I've been doing a lot of research on lighting for planted tanks, but I keep hitting a brick wall when it comes to Color temp. I'm in the process of setting up my first planted tank, and am leaning towards a coralife lunar fixture. I know I'll have to replace the 10,000K & actinic bulbs w/ either 6700K or 5000K bulbs; any comments on your experience with either would help. 
I also was wondering about the wattage for my tank. I understand that more is better w/ plants, but will 3-4wpg be too much for my first tank? I'd like to establish this tank slower and not be overwhelmed by algae the first month the tank is set up...


----------



## MatPat (Mar 22, 2004)

Color temp of the lights is really a personal preferance in my opinion. Anything in the 5000K to 10,000K range will work for plants. I think substrate color aslo has a lot to do with how the light "looks" in your tank. 6700K lights in my Eco Complete tanks looks too green for my taste but the same lights in my SAPS/Flourite tank looks nice. I would stay with the 10,000K lamps that come with the fixture and maybe add some 6700-9325K lamps with them. Again, just a personal preference.

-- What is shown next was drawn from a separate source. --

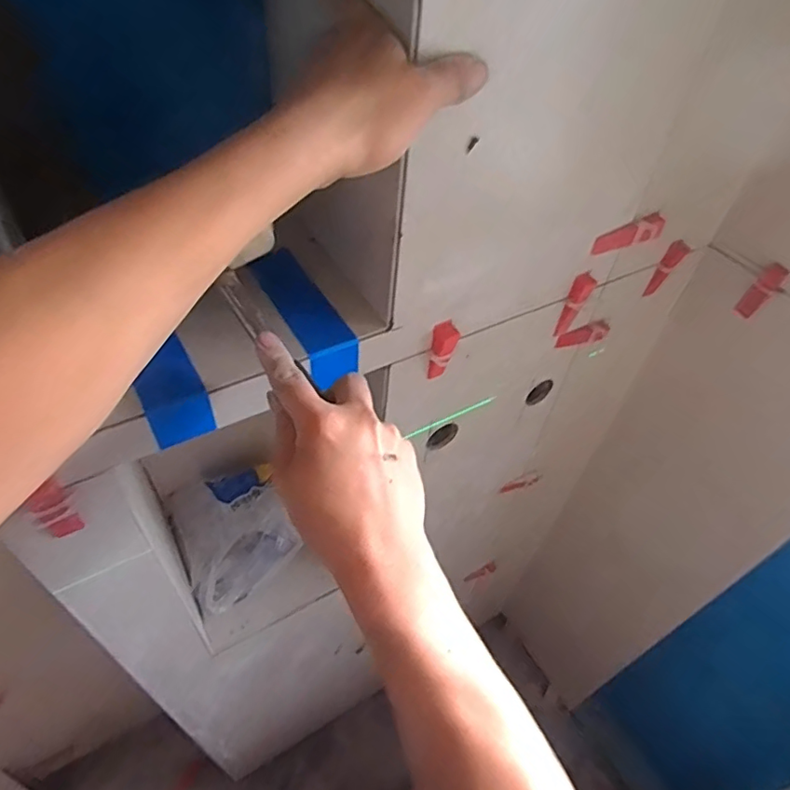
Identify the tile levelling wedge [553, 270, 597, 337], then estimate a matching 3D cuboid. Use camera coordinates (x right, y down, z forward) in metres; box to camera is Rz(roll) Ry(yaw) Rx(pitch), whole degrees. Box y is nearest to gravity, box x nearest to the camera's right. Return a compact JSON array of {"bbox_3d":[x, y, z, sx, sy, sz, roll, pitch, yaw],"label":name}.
[{"bbox_3d":[0.194,-0.095,0.586,0.023,0.081,0.014,-26,55,-26],"label":"tile levelling wedge"}]

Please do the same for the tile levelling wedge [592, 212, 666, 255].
[{"bbox_3d":[0.234,-0.160,0.544,0.080,0.022,0.019,-20,51,-3],"label":"tile levelling wedge"}]

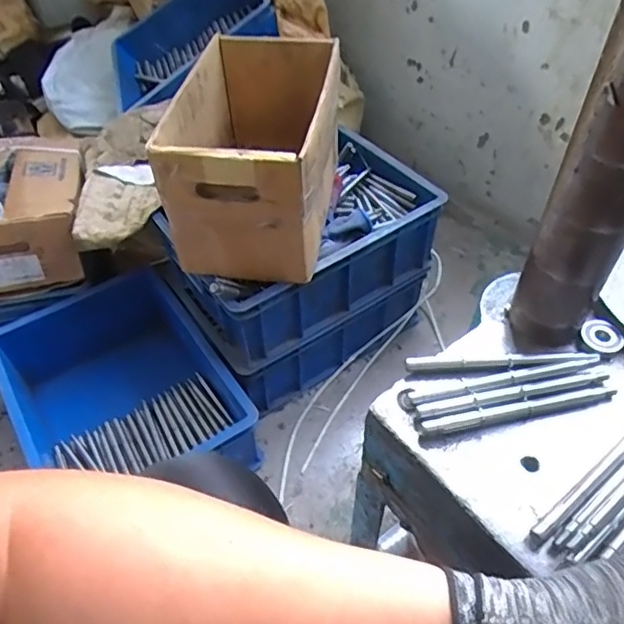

As far as wpg more is not always better. I would stick with 2wpg when starting out. This will grow most fast growing starter type plants just fine. They will grow slower, with lower light, but so will the algae  The slower growth that lower light provides will give you more wiggle room when starting out. Fertilizer and CO2 usage is less and the plants tend to show deficiencies at a much lesser rate. You can always increase the light (and CO2 and fertilizers) later should you decide on a higher light tank.


----------



## Dino Copella (Jul 11, 2005)

Stick with the 10000K's for a crisper, whiter hue that plants will appreciate. I'd gravitate towards something between 6700 and 10000, find a combination that suits your aesthetic disposition.

If you're getting a Coralife Lunar fixture, why not plunk down the same amount of money and purchase their Aqualight Freshwater fixture? Same body, different bulbs that are more suited towards plant growing ranges.


----------



## hsteve (Jul 9, 2005)

I thought about that, but I'd like the lunar lights that aren't supplied with the freshwater model.


----------



## Left C (Jun 14, 2005)

Coralife just came out with a new 50/50 CF bulb. It's a Colormax/6700K for planted/freshwater tanks in 65w straight pin and square pin and a 96w in square pin. You can see them at www.esuweb.com and www.bigalsonline.com has them for sale.
I like the black frame of the Lunar Aqualights vs. the gold frames of the freshwater and saltwater Aqualight.


----------